**ASSIGNMENT:**
A verbatim transcript of the data below is required, images omitted.

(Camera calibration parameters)

|---|

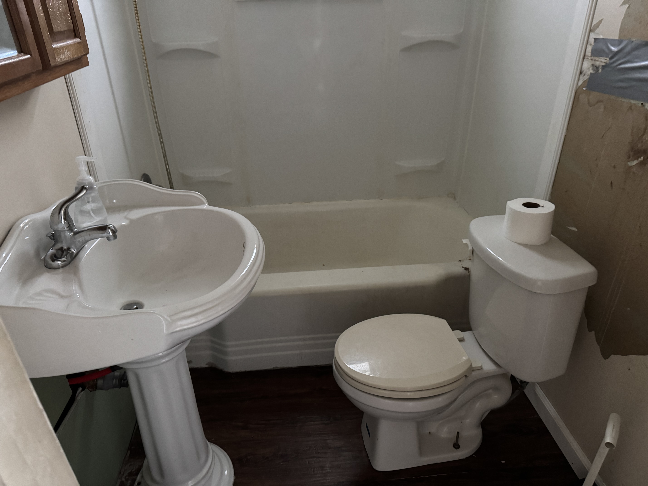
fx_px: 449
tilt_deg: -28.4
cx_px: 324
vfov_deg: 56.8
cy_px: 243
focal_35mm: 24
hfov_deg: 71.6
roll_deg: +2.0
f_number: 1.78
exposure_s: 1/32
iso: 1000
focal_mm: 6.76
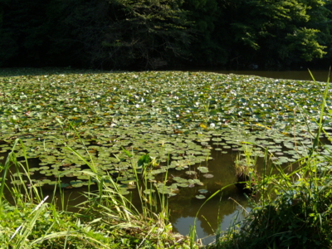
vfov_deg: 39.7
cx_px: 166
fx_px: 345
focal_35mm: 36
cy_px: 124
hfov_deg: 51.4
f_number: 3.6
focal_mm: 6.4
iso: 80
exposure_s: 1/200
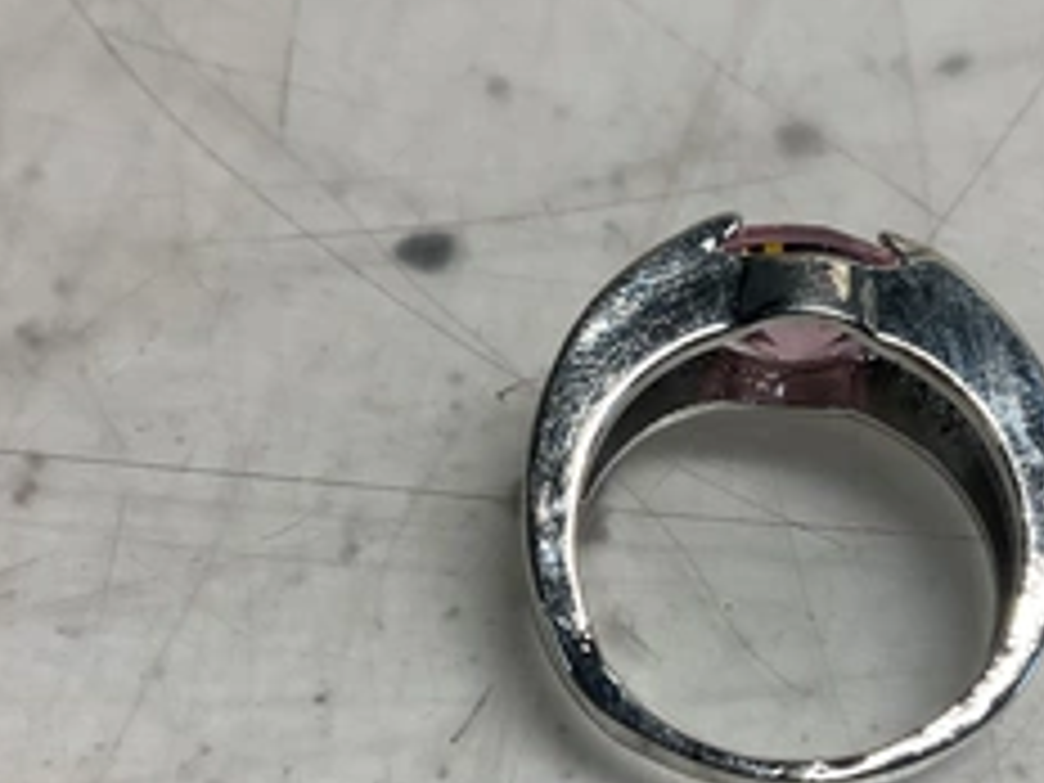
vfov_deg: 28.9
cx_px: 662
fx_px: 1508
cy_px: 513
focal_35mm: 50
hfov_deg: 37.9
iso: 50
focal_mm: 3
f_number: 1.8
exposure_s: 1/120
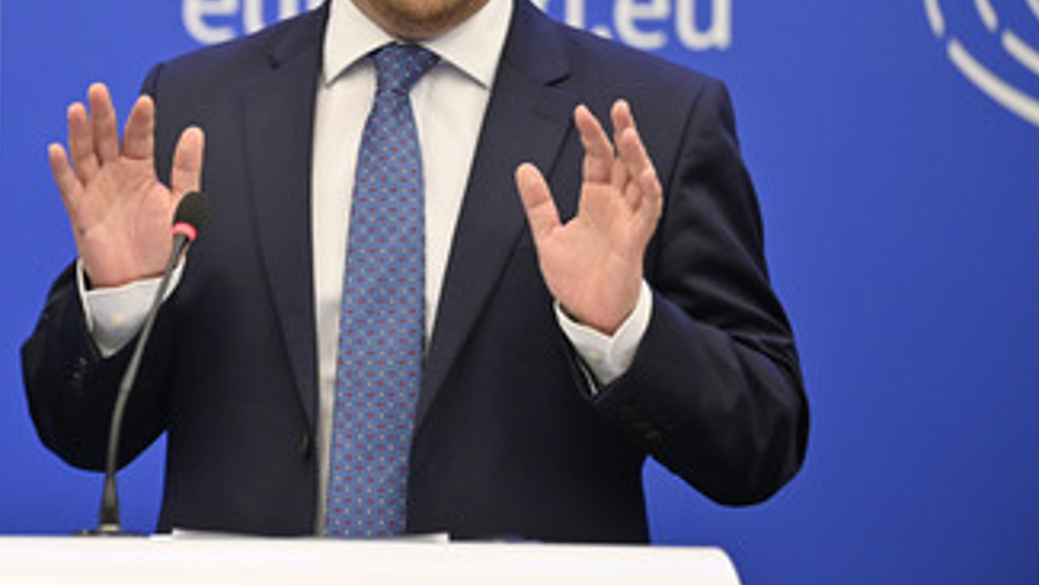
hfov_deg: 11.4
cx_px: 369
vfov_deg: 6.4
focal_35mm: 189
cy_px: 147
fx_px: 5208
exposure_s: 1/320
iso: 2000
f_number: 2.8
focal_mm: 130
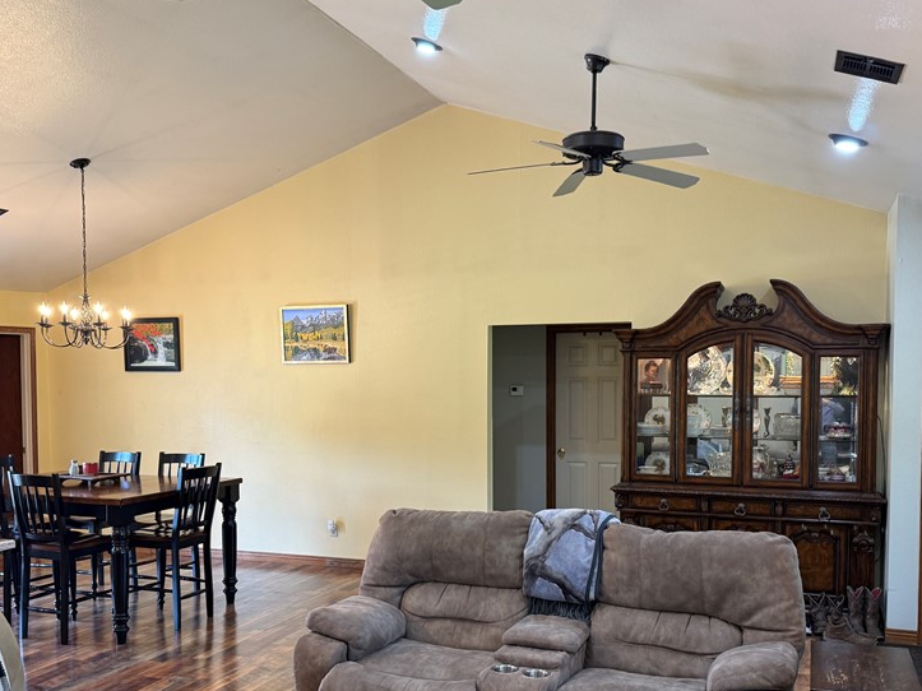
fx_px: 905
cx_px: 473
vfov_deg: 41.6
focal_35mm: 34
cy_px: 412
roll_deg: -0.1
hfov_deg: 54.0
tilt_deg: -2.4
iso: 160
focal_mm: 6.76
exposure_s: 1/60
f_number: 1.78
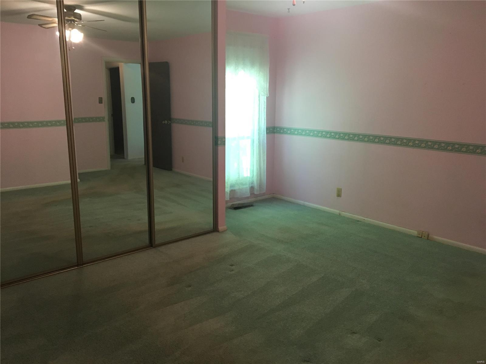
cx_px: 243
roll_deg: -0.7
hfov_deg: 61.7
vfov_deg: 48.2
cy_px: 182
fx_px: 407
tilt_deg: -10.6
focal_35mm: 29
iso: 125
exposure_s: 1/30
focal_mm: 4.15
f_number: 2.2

|---|

**PROBLEM SOLUTION:**
fx_px: 449
tilt_deg: -28.4
cx_px: 324
vfov_deg: 56.8
cy_px: 243
focal_35mm: 24
hfov_deg: 71.6
roll_deg: +2.0
f_number: 1.78
exposure_s: 1/32
iso: 1000
focal_mm: 6.76
vfov_deg: 39.7
cx_px: 166
fx_px: 345
focal_35mm: 36
cy_px: 124
hfov_deg: 51.4
f_number: 3.6
focal_mm: 6.4
iso: 80
exposure_s: 1/200
vfov_deg: 28.9
cx_px: 662
fx_px: 1508
cy_px: 513
focal_35mm: 50
hfov_deg: 37.9
iso: 50
focal_mm: 3
f_number: 1.8
exposure_s: 1/120
hfov_deg: 11.4
cx_px: 369
vfov_deg: 6.4
focal_35mm: 189
cy_px: 147
fx_px: 5208
exposure_s: 1/320
iso: 2000
f_number: 2.8
focal_mm: 130
fx_px: 905
cx_px: 473
vfov_deg: 41.6
focal_35mm: 34
cy_px: 412
roll_deg: -0.1
hfov_deg: 54.0
tilt_deg: -2.4
iso: 160
focal_mm: 6.76
exposure_s: 1/60
f_number: 1.78
cx_px: 243
roll_deg: -0.7
hfov_deg: 61.7
vfov_deg: 48.2
cy_px: 182
fx_px: 407
tilt_deg: -10.6
focal_35mm: 29
iso: 125
exposure_s: 1/30
focal_mm: 4.15
f_number: 2.2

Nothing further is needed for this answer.